Indeed, the effects of doctrinal and liturgical conflict were even more far-reaching than changing religious attitudes and parish membership patterns suggest.  A decade of “enforting themselves,” of hearing the horror stories of refugees and the rumors of atrocities, of constant vigilance, of neglecting their ministries for fear of going into their parishes, and of readiness to “run and fly” to safety at the first alarm, had instilled habits of suspicion that the people of the Catholic Church carried into other areas of their lives.

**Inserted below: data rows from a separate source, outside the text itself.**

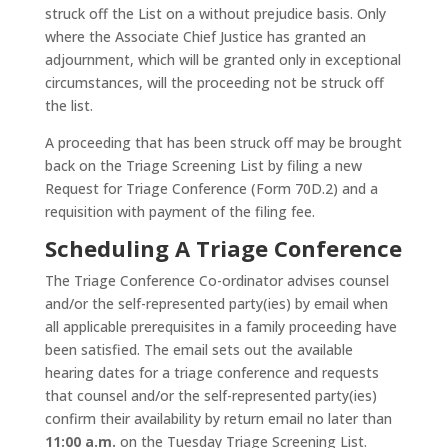
struck off the List on a without prejudice basis. Only
where the Associate Chief Justice has granted an
adjournment, which will be granted only in exceptional
circumstances, will the proceeding not be struck off
the list.
A proceeding that has been struck off may be brought
back on the Triage Screening List by filing a new
Request for Triage Conference (Form 70D.2) and a
requisition with payment of the filing fee.
Scheduling A Triage Conference
The Triage Conference Co-ordinator advises counsel
and/or the self-represented party(ies) by email when
all applicable prerequisites in a family proceeding have
been satisfied. The email sets out the available
hearing dates for a triage conference and requests
that counsel and/or the self-represented party(ies)
confirm their availability by return email no later than
11:00 a.m.
on the Tuesday Triage Screening List.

In continuing, I’ve left the word kin in place, but for the purpose of this exercise take it to mean, in contemporary Church-politics, spiritual kin — the people we find to be like ourselves in the ways we think matter most:

These habits were not easily broken, and they were reinforced by the kin-centered social order of their community.  Insofar as kinship made for cohesion, security, and stability, it also made for insularity and intense localism.  To the extent that Catholics depended on neighbors and kin, they were also controlled by them.  To the extent that they placed kinship at the center of their social and economic life, they excluded and even demonized those outside the kin-neighbor nexus.

I think this experience can describe certain circles all across the Catholic spectrum.  I thought it a striking paralell because I think defensiveness and fear is very much at the heart of some of the excesses we see around St. Blogs and elsewhere.

Related posts, and be forewarned a couple of them are rant-o-rama, but some of them are downright calm and civil:

***

Now, history buffs and curious readers, here’s the original passage, of interest in its own right:

Indeed, the effects of Indian-settler conflict were even more far-reaching than changing racial attitudes and settlement patterns suggest.  A decade of “enforting themselves,” of hearing the horror stories of refugees and the rumors of atrocities, of constant vigilance, of neglecting their crops for fear of going into their fields, and of readiness to “run and fly” to safety at the first alarm, had instilled habits of suspicion that the people of the Waxhaws carried into other areas of their lives.  These habits were not easily broken, and they were reinforced by the kin-centered social order of their community.  Insofar as kinship made for cohesion, security, and stability, it also made for insularity and intense localism.  To the extent that settlers depended on neighbors and kin, they were also controlled by them.  To the extent that they placed kinship at the center of their social and economic life, they excluded and even demonized those outside the kin-neighbor nexus.

From World of Toil and Strife: Community Transformation in the Backcountry South Carolina, 1750-1805, by Peter N. Moore, 2007 University of South Carolina Press,  p. 31.

File:Giant Manta AdF.jpg
This photograph has absolutely nothing to do with the topic. It just looks cool. Okay, it’s a giant filter-feeding manta ray. Maybe it is on topic. You be the judge.